The provisions on investments by FPI, NRI, OCI, foreign central banks, and multilateral development banks, in government securities, debt, non-convertible debentures, and security receipts, among others (which were earlier part of TISPRO), have been moved to the Debt Regulations. These should not be confused as regulations governing pure debt and borrowing obligations. An external commercial borrowing continues to be governed by the ECB Regulations.

Earlier, it was clear that the non-convertible or optionally convertible instruments issued to nonresidents will be covered under the ECB regulations. Now the language which clarified this position has not been included in the Rules, and the 'debt instruments' are defined as instruments which are not 'non-debt instruments'.
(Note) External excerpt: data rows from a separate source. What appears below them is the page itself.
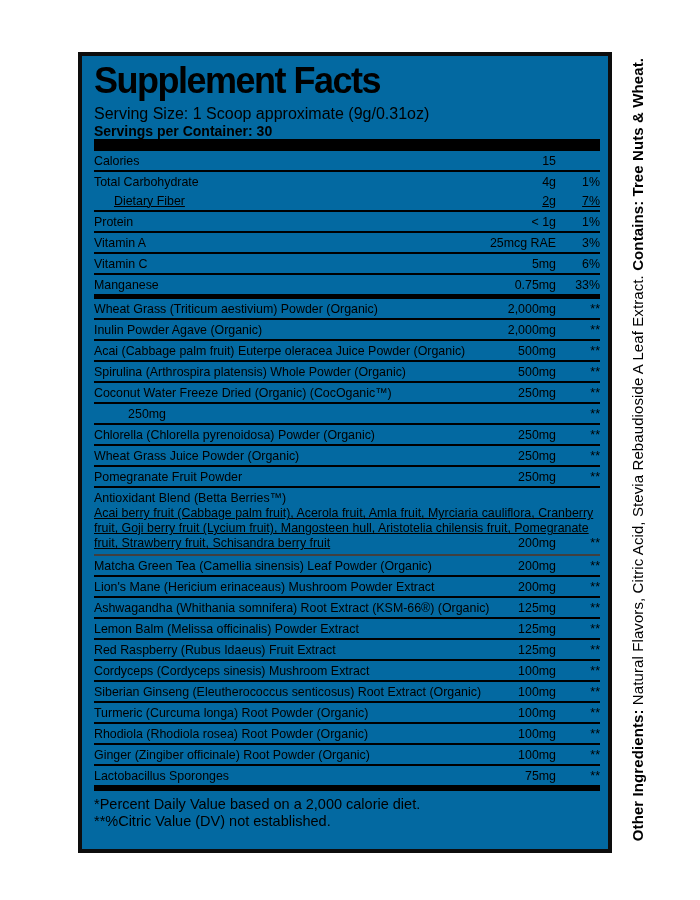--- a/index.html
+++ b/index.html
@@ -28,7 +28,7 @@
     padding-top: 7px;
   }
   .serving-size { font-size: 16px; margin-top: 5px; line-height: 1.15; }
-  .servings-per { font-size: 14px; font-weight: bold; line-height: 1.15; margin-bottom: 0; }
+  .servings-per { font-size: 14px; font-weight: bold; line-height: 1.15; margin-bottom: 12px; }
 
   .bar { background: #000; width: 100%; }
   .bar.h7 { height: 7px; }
Thus, there seems to be a confusion as to what will govern the issuance of non-convertible instruments or optionally convertible instruments to any person which is not governed as issuance of specified securities to FPIs, NRIs, OCIs, and foreign banks under the Debt Regulations.

It appears that all other types of investors in respect of instruments such as non-convertible debentures, optionally convertible debentures, optionally convertible preference shares, redeemable preference shares, and optionally convertible redeemable preference shares, among others, will continue to be governed by the ECB regulations.

INDUSLAW VIEW

The Rules have been issued under section 46 of Foreign Exchange Management Act, 1999 ("FEMA") unlike TISPRO which were regulations issued by RBI though the powers delegated to it by the Central Government under FEMA.

As mentioned above, the provisions stipulating consultation of the Central Government are a deviation from the TISPRO regime. Given that for several years, the RBI has been dealing with applications for seeking permissions for FDI under FEMA, among other matters, it remains to be seen how this change will affect the overall process and timelines. On the other hand, it may provide RBI an opportunity to efficiently utilize its resources towards lender supervision and implementation of the monetary policy.

It also remains to be seen how certain non-debt instruments are treated as FDI instruments or how the issuance of non-convertible or optionally convertible instruments to non-residents will be governed. The Rules and the Debt Regulations definitely require further changes and clarification.

The content of this article is intended to provide a general guide to the subject matter. Specialist advice should be sought about your specific circumstances.